Ja tu sobie nieco żartuję, ale chyba właśnie ten dystans, to schowanie emocji sprawia, że są one skutecznie przenoszone na czytelnika. Nie, nie posądzam Zawadowskiego o cynizm czy wyrachowanie. To po prostu doświadczony poeta, który doskonale wie, jak oddziaływać na współczesnego człowieka, atakowanego obrazami wszystkich konfliktów ze wszystkich stron świata, czy to prawdziwych, czy wymyślonych przez filmowych scenarzystów.
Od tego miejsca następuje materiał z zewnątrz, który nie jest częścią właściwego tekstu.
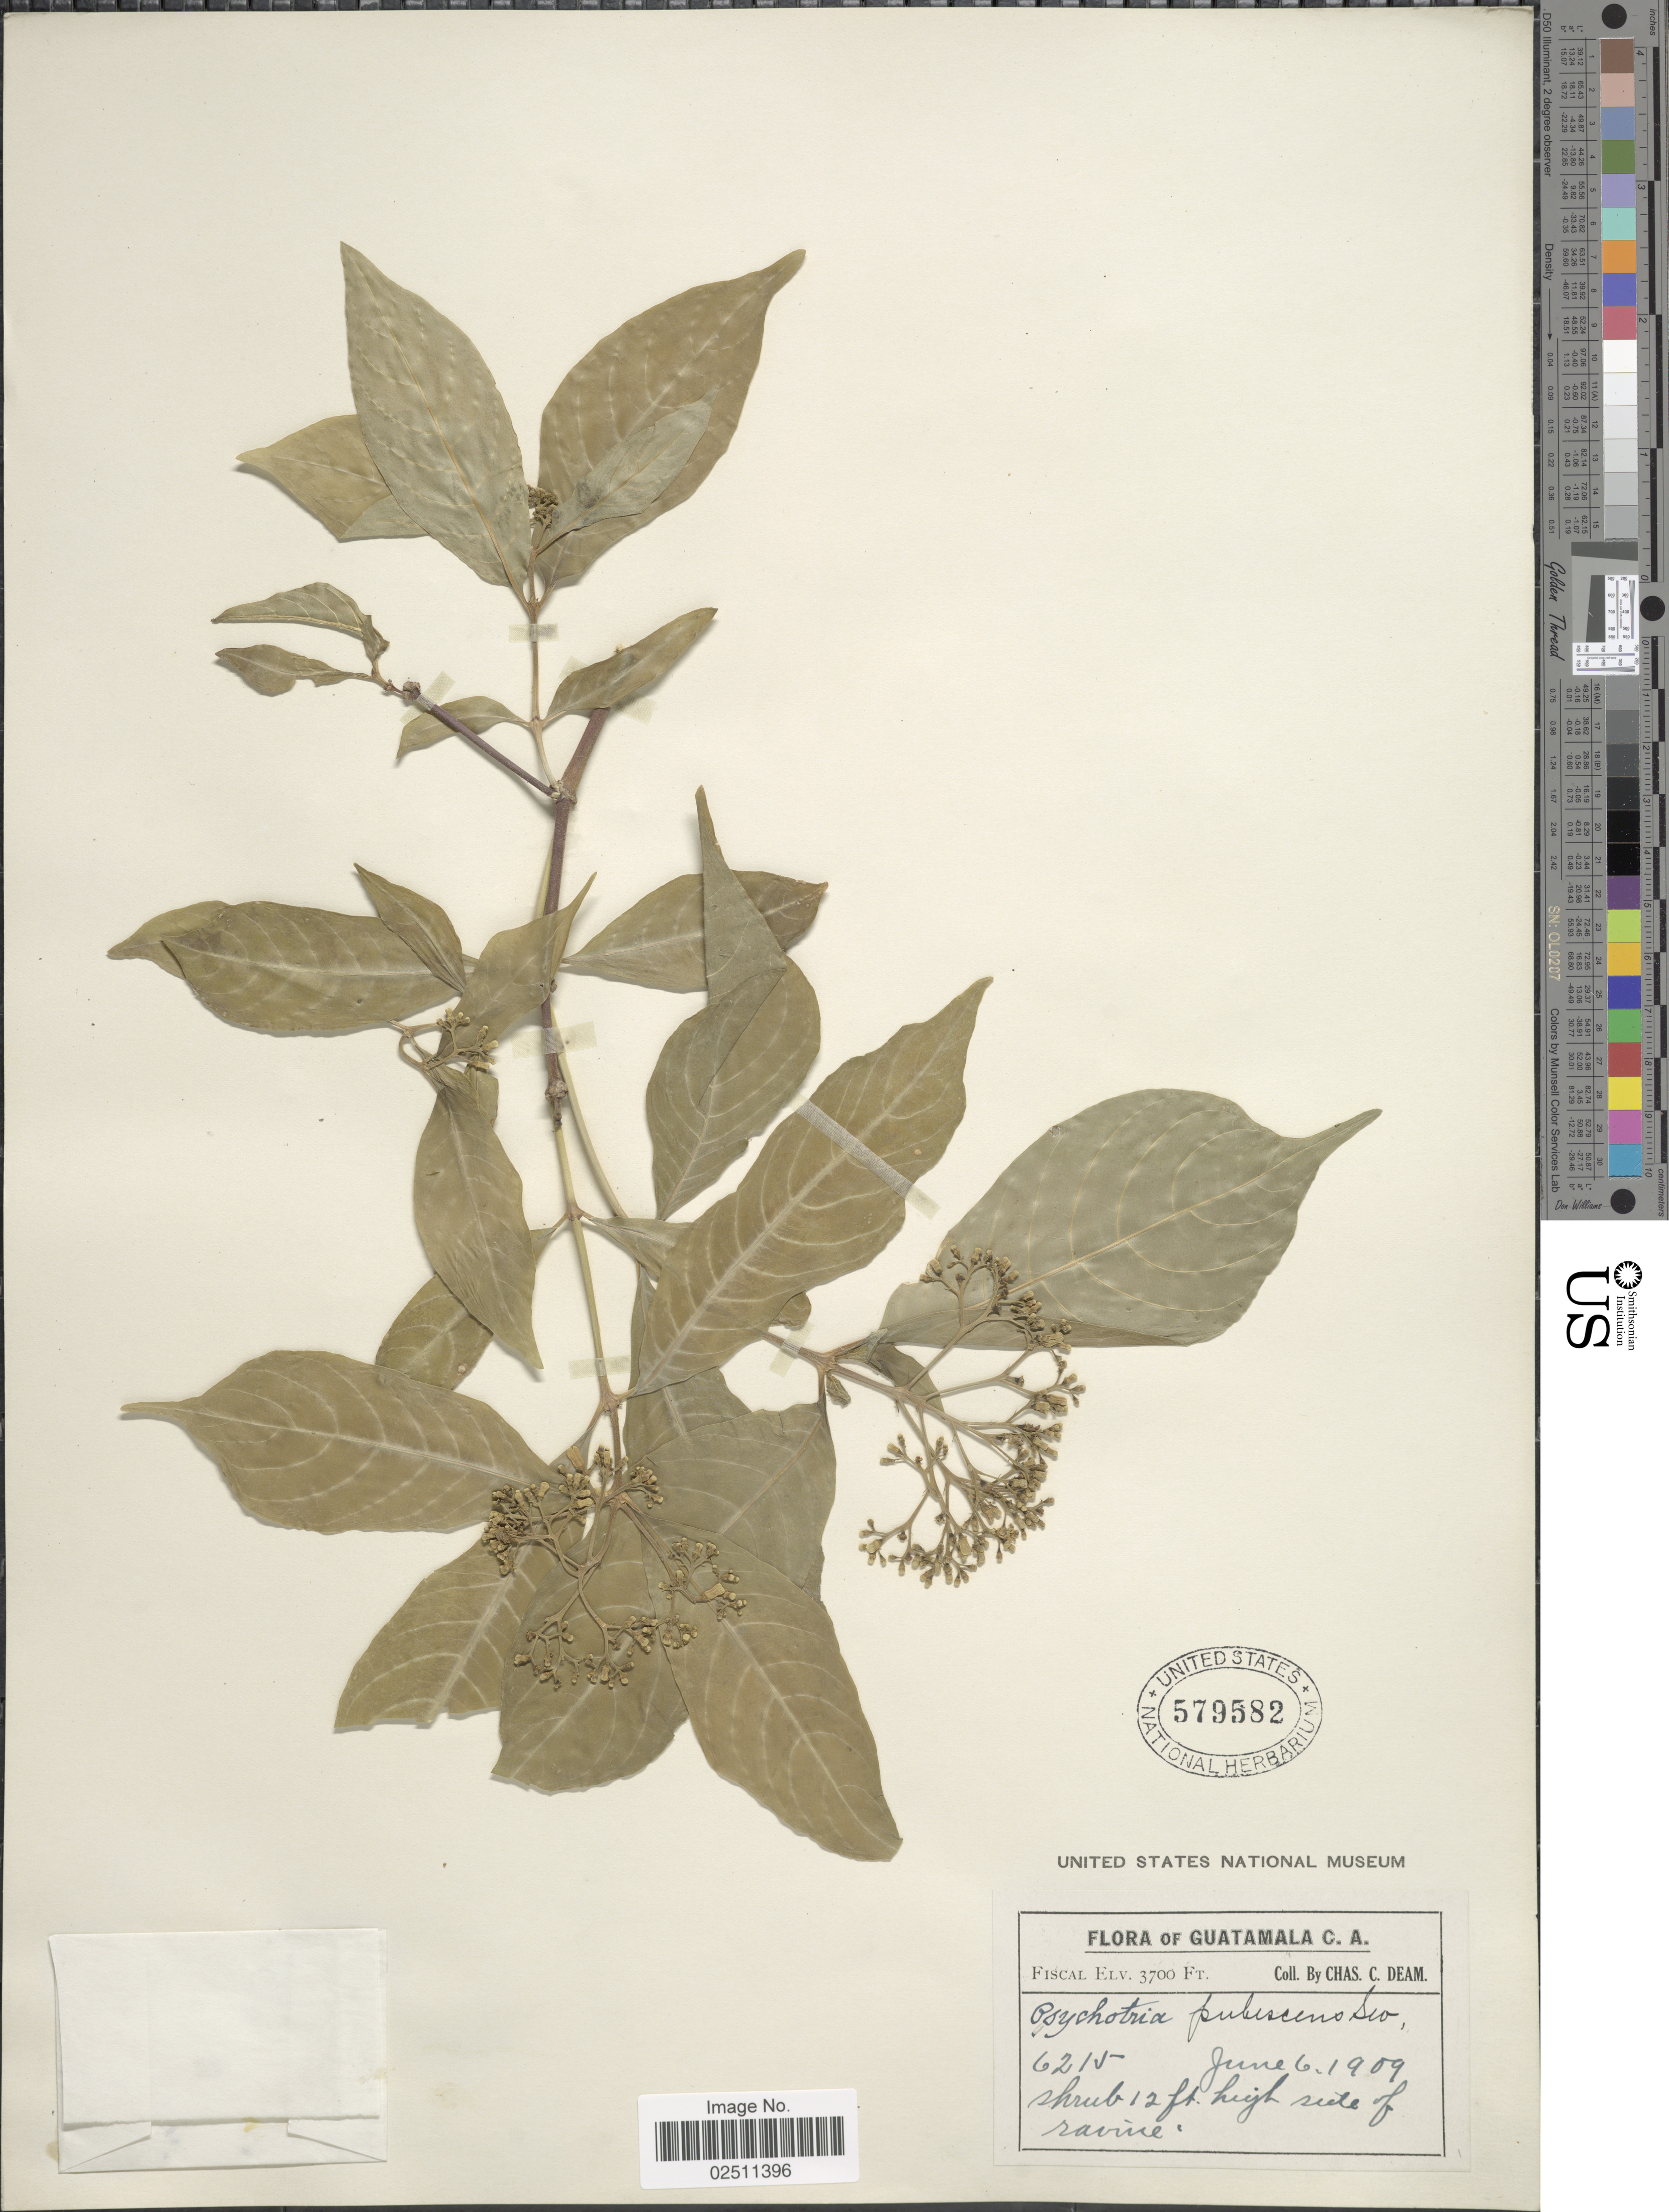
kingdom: Plantae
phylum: Tracheophyta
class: Magnoliopsida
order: Gentianales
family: Rubiaceae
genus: Psychotria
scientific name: Psychotria pubescens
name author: Sw.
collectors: C. C. Deam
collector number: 6215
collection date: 1909-06-06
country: Guatemala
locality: High side of ravine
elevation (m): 1128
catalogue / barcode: US 579582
Co za różnica między krwią Rambo i mieszkanki Mariupola, walącym się blokiem mieszkalnym w Charkowie czy w ostrzeliwanym przez kosmitów Los Angeles.
Co ja tak z tą Ukrainą. Przecież autor ani słowem nie zdradza, że wiersze dotyczą właśnie tej wojny toczącej się przy naszej granicy. I dobrze, bo każda wojna jest taka sama, bo zawsze toczy się jakaś wojna. różnią się tylko / jej formy i barwy. zwycięzcy // i zwyciężeni. Bo jak pisał bodaj w roku 2016 Wojciech Młynarski – „Wojna nigdy nie jest daleko”.
Jak to się dzieje, że prostymi słowami można wywołać u odbiorcy tak silne emocje? Można odwołać się do słów zakorzenionych w naszej świadomości i nadać im przewrotne, złowrogie znaczenie. Na początku było słowo. później / zamykano ludzi. historia / lubi się powtarzać. czekam / aż słowo stanie się ciałem i wyjdzie / / na wolność. Słowo? Które słowo? Janowe sprzed dwóch tysięcy lat czy adolfowe sprzed dziewięćdziesięciu?
A wojna jest coraz bliżej. Szaleńcy / uwielbiają śnić o wielkości, zaczynają rozgrywać swoją grę na zaminowanym polu szachowym, a szary człowiek czuje się pionkiem, budzi się rano z sennego koszmaru z karabinem / w dłoni. obok trupy. tylko one // mówią ludzkim głosem. Postrzegane na ogół sympatycznie ptaki kołują nad dachami sąsiadów. Niewiele trzeba, by wylęgły się im małe pisklęta bomb, spragnione mojego / ciała. W tej naszej globalnej wiosce już nigdy nie powiemy – „daleko”. Wszystko będzie blisko – na długość lufy karabinu.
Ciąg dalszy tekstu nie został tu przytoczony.